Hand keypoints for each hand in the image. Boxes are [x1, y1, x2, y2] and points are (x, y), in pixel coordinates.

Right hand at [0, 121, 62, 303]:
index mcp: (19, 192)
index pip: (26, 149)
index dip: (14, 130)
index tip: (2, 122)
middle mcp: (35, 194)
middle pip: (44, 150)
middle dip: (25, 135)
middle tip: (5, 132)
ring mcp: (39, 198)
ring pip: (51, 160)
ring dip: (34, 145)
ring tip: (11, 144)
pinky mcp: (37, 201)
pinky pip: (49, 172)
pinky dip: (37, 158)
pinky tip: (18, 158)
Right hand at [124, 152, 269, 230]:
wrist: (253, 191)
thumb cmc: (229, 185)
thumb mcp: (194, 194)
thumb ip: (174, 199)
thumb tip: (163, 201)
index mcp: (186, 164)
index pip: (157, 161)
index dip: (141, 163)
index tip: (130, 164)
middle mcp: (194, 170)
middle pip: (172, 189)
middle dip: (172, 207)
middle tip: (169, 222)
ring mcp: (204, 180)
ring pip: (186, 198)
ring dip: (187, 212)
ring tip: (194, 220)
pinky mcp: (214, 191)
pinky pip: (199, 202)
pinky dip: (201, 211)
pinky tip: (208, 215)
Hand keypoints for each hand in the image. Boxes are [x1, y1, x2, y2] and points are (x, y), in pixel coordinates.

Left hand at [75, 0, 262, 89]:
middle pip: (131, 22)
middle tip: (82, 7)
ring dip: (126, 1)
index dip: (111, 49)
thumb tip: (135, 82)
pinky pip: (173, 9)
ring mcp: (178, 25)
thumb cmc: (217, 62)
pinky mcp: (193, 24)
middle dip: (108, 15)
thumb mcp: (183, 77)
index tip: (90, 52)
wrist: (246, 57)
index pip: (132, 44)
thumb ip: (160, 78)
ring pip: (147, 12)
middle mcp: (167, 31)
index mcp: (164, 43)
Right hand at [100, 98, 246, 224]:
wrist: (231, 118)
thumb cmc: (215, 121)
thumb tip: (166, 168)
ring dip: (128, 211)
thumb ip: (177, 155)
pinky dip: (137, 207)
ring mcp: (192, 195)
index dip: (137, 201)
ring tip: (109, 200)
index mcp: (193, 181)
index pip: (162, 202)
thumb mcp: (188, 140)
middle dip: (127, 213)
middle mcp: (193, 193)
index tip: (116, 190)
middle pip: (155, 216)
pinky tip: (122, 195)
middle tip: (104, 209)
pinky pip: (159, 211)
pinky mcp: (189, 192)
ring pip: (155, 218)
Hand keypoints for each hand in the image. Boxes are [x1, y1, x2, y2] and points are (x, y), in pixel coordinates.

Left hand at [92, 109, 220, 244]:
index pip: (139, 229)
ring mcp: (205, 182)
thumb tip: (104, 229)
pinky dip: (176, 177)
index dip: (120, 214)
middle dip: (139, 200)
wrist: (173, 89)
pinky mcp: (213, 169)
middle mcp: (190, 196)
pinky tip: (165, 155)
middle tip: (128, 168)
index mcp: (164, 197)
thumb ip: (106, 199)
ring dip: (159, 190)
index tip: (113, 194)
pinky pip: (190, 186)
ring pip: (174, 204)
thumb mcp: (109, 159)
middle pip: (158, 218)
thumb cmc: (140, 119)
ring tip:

+++

Restating every entry above word for word is the whole task.

ANSWER SPACE:
Hand keypoints for each hand in the image. Boxes are [x1, y1, x2, y2] and points are (x, y), in pixel coordinates.

Right hand at [0, 121, 62, 303]:
index mcp: (19, 192)
index pip: (26, 149)
index dip: (14, 130)
index tip: (2, 122)
middle mcp: (35, 194)
middle pip: (44, 150)
middle dip: (25, 135)
middle tip: (5, 132)
ring mcp: (39, 198)
ring pip: (51, 160)
ring dip: (34, 145)
ring tip: (11, 144)
pinky mcp: (37, 201)
pinky pip: (49, 172)
pinky dip: (37, 158)
pinky tip: (18, 158)
Right hand at [124, 152, 269, 230]:
wrist: (253, 191)
thumb cmc: (229, 185)
thumb mcp: (194, 194)
thumb ip: (174, 199)
thumb tip: (163, 201)
index mcp: (186, 164)
index pip: (157, 161)
index dip: (141, 163)
index tip: (130, 164)
middle mcp: (194, 170)
middle pip: (172, 189)
middle dip: (172, 207)
middle tip: (169, 222)
ring mcp: (204, 180)
ring pip: (186, 198)
ring dip: (187, 212)
ring tip: (194, 220)
pinky mcp: (214, 191)
pinky pip: (199, 202)
pinky dip: (201, 211)
pinky tip: (208, 215)
Hand keypoints for each hand in the image. Boxes are [x1, y1, x2, y2] and points are (x, y), in pixel coordinates.

Left hand at [75, 0, 262, 89]:
middle pip: (131, 22)
middle tip: (82, 7)
ring dip: (126, 1)
index dip: (111, 49)
thumb tip: (135, 82)
pinky pip: (173, 9)
ring mcp: (178, 25)
thumb cmc: (217, 62)
pinky mcp: (193, 24)
middle dip: (108, 15)
thumb mcp: (183, 77)
index tip: (90, 52)
wrist: (246, 57)
index pip: (132, 44)
thumb ip: (160, 78)
ring pip: (147, 12)
middle mcp: (167, 31)
index mcp: (164, 43)
Right hand at [100, 98, 246, 224]:
wrist: (231, 118)
thumb cmc: (215, 121)
thumb tip: (166, 168)
ring dip: (128, 211)
thumb ip: (177, 155)
pinky dip: (137, 207)
ring mcp: (192, 195)
index dip: (137, 201)
ring tip: (109, 200)
index mcp: (193, 181)
index pip: (162, 202)
thumb mcp: (188, 140)
middle dip: (127, 213)
middle mcp: (193, 193)
index tip: (116, 190)
middle pip: (155, 216)
pinky tip: (122, 195)
middle tip: (104, 209)
pinky pip: (159, 211)
pinky mcp: (189, 192)
ring pip: (155, 218)
Hand keypoints for each hand in the image. Boxes are [x1, y1, x2, y2] and points are (x, y), in pixel coordinates.

Left hand at [92, 109, 220, 244]:
index pip: (139, 229)
ring mcp: (205, 182)
thumb tip: (104, 229)
pinky dip: (176, 177)
index dip: (120, 214)
middle dip: (139, 200)
wrist: (173, 89)
pinky mcp: (213, 169)
middle mcp: (190, 196)
pinky tip: (165, 155)
middle tip: (128, 168)
index mcp: (164, 197)
thumb ip: (106, 199)
ring dip: (159, 190)
index tip: (113, 194)
pinky pip: (190, 186)
ring pip: (174, 204)
thumb mcp: (109, 159)
middle pip: (158, 218)
thumb cmc: (140, 119)
ring tip:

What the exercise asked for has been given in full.